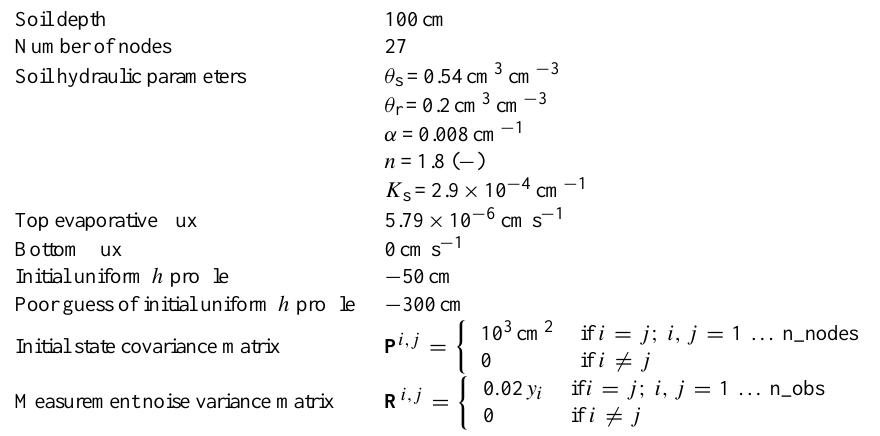
Table 2. Parameters and conditions employed in the synthetic generation of matric pressure head profiles and for the initialization of the assimilation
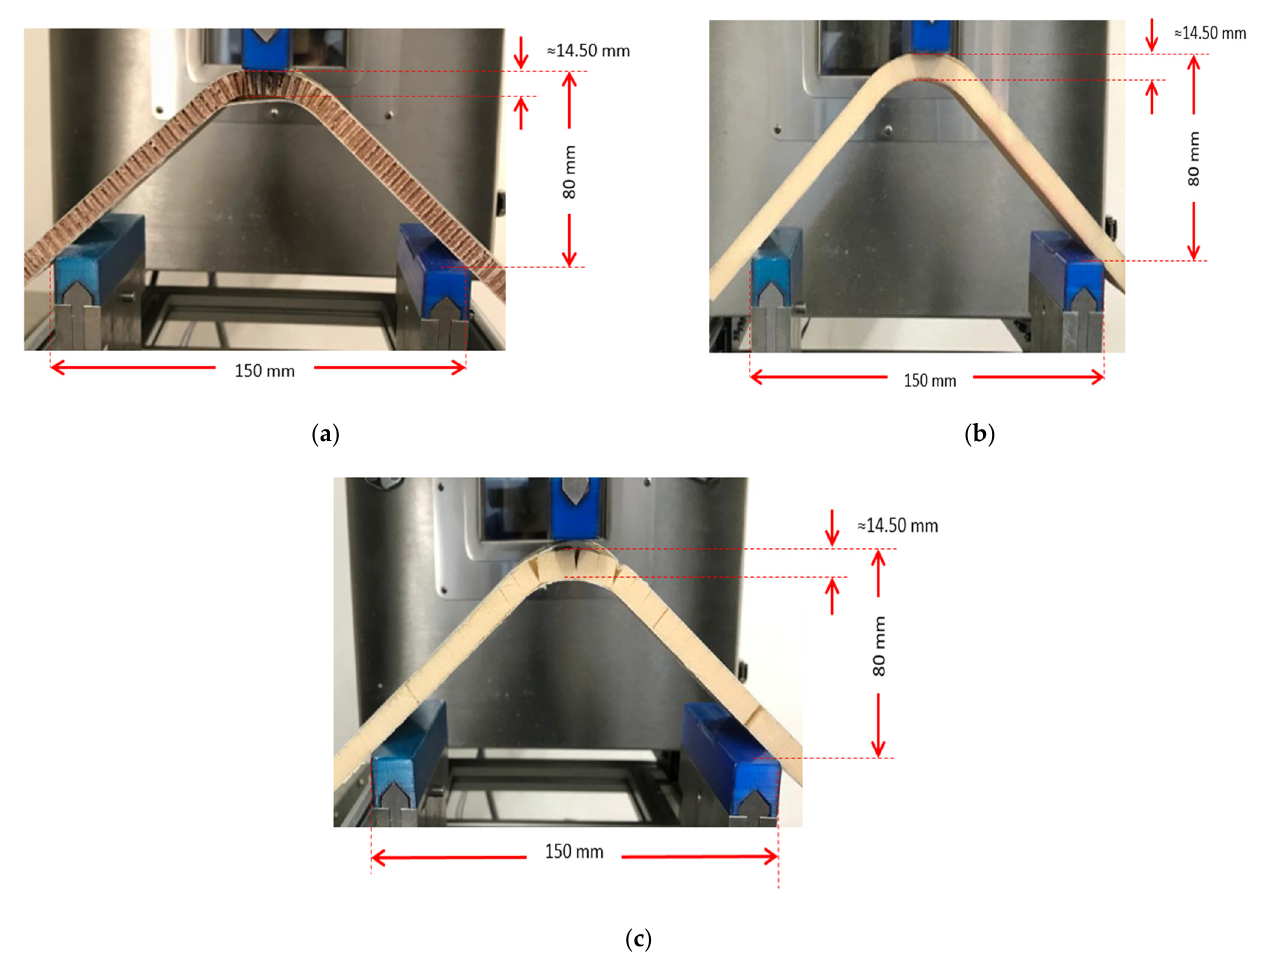
Figure 7. Pictures of the three ‐ point bending test performed to: ( a ) GF/HC/GF, ( b ) GF/Foam/GF, ( c ) GF/Gridding foam/GF. The pictures present the damages that occurred during the test.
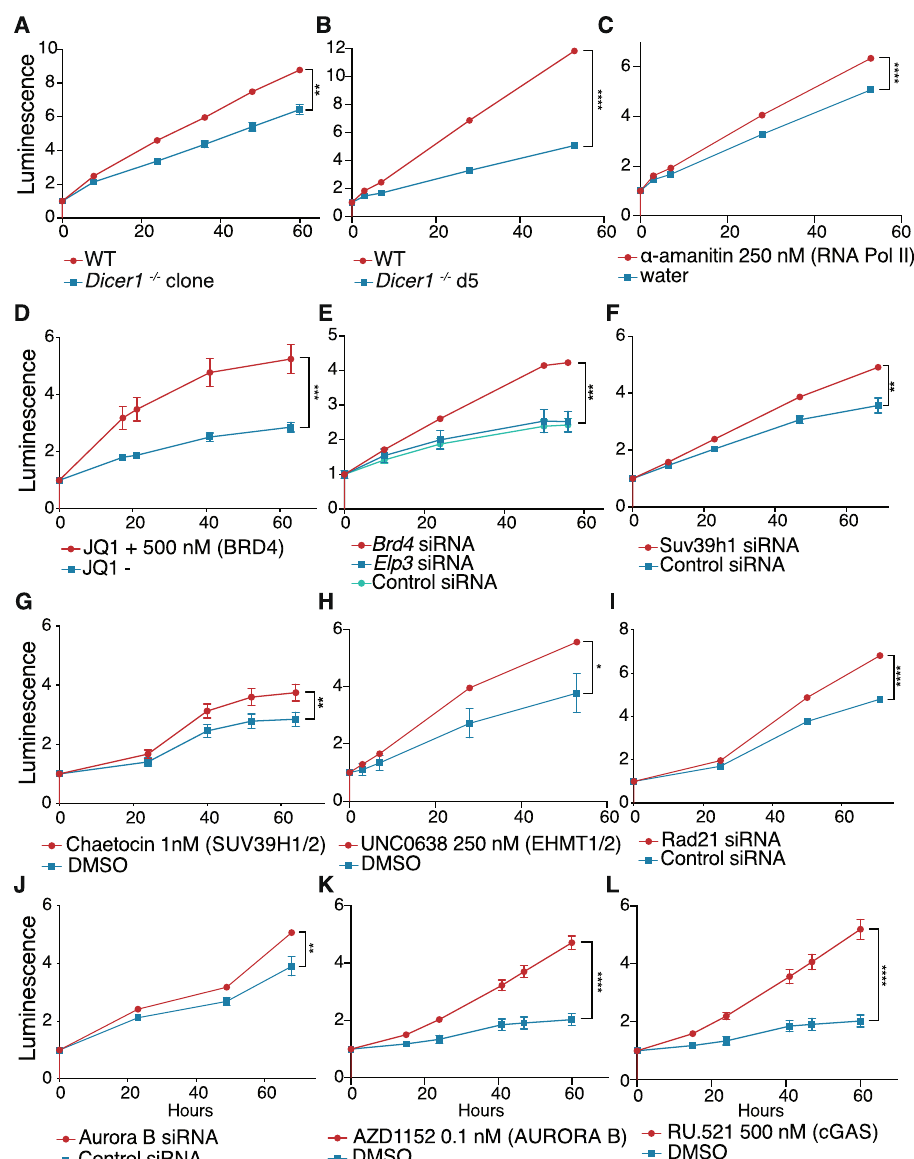
Fig. 3 Rescue of Dicer1 − / − mESCs with siRNA and with small molecules targeting suppressors. A , B MT proliferation and viability assay of uninduced wild type, compared with either Dicer1 − / − clones A or Dicer1 − / − induced cells over days 4 – 7 B . Dicer1 − / − mESCs have a strong viability defect. C – L MT assays reveal that the proliferation and viability defect of Dicer1 − / − induced cells over days 4 – 7 was rescued by targeting RNA Pol II with α -amanitin C , BRD4 with JQ1 D , Brd4 or Elp3 with siRNAs E , Suv39h1 with siRNAs F , SUV39h1/2 with the inhibitor chaetocin G , EHMT1/2 with the inhibitor UNC0638 H , Rad21 with siRNAs I , Aurora B with siRNAs J , AURORA B with the inhibitor AZD1152 K , or cGAS with the inhibitor RU.521 L . Luminescence is plotted over time (hours) after addition of pre-luminescent metabolite at t0. DMSO was used for small molecule delivery and slightly inhibited growth of untreated controls. One representative experiment is plotted in each panel ( N = 3 independent biological experiments), errors represent SEM, but may be smaller than points. **** − p -value < 0.0001, *** − p -value between 0.0001 and 0.001, ** − p -value between 0.001 and 0.01, * − p -value between 0.01 and 0.05, two-sided t -test of the fi nal timepoints of replicate experiments. Source Data are provided in the Source Data fi pericentromere, and is thought to recruit the chromosome pas- senger complex, comprising AURORA B kinase, SHUGOSHIN 1, phorylates members of the NDC80 complex 62 and centromeric H3K9me3 methyltransferases Suv39h1/2 , cohesin 63,64 . Both inhibition 65 and overexpression of AURORA B 66 leads to chromosome segregation defects. RAD21 is a core Ehmt1(GLP) , and Ehmt2(G9a) , were also weak suppressors of component of the cohesin complex that confers sister chromatid Dicer1 − / − viability defects (Fig. 2A – C). Targeting Suv39h1 with attachment during mitosis and is maintained speci fi cally at the siRNA (Fig. 3F) and sgRNA (Fig. S7K) signi fi cantly alleviated the centromere until anaphase 67 . Targeting either of these genes with Dicer1 − / − viability defect, as did the Suv39h1 inhibitor chaetocin 60 (Fig. 3G) and the Ehmt1/2 inhibitor UNC0638 61 siRNAs ameliorated the proliferation defects of Dicer1 − / − cells (Fig. 3I and J), as did targeting AURORA B with the (Fig. 3H). The majority of H3K9me2/3 is found at the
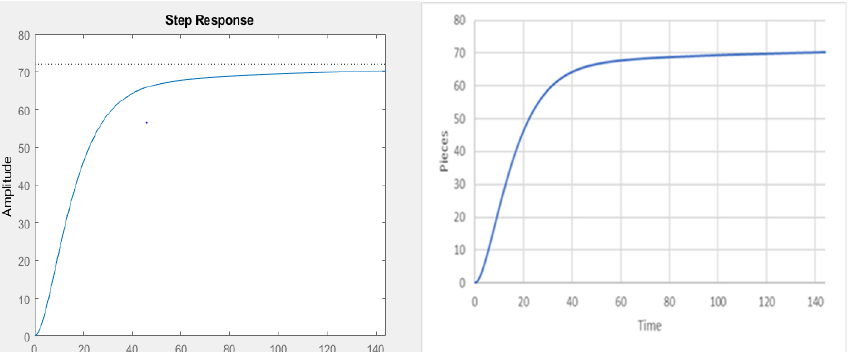
Figure 16. Ironing process output at step input and Stella output.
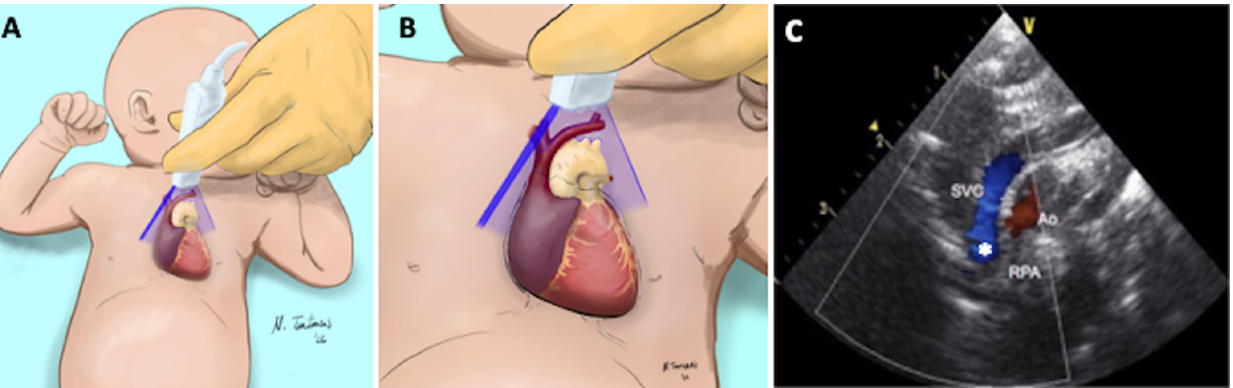
Table 2. Clinical characteristics of the cohort of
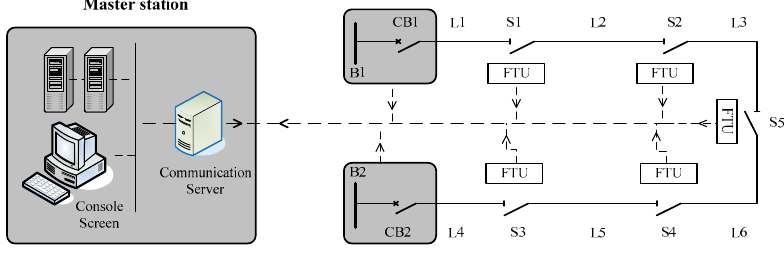
Figure 1. An integrated DFA system.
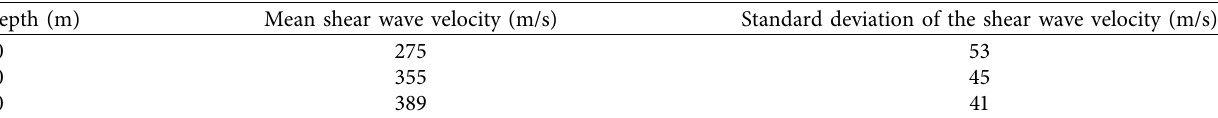
Table 3: Mean and standard deviation of the shear wave velocities at depths of 10m, 30 m, and 50m. Depth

——

- **EXERCISE PROMPT**
Count every line of the data in which the word "Table" appears, and report only the total.

- **TASK RESPONSE**
3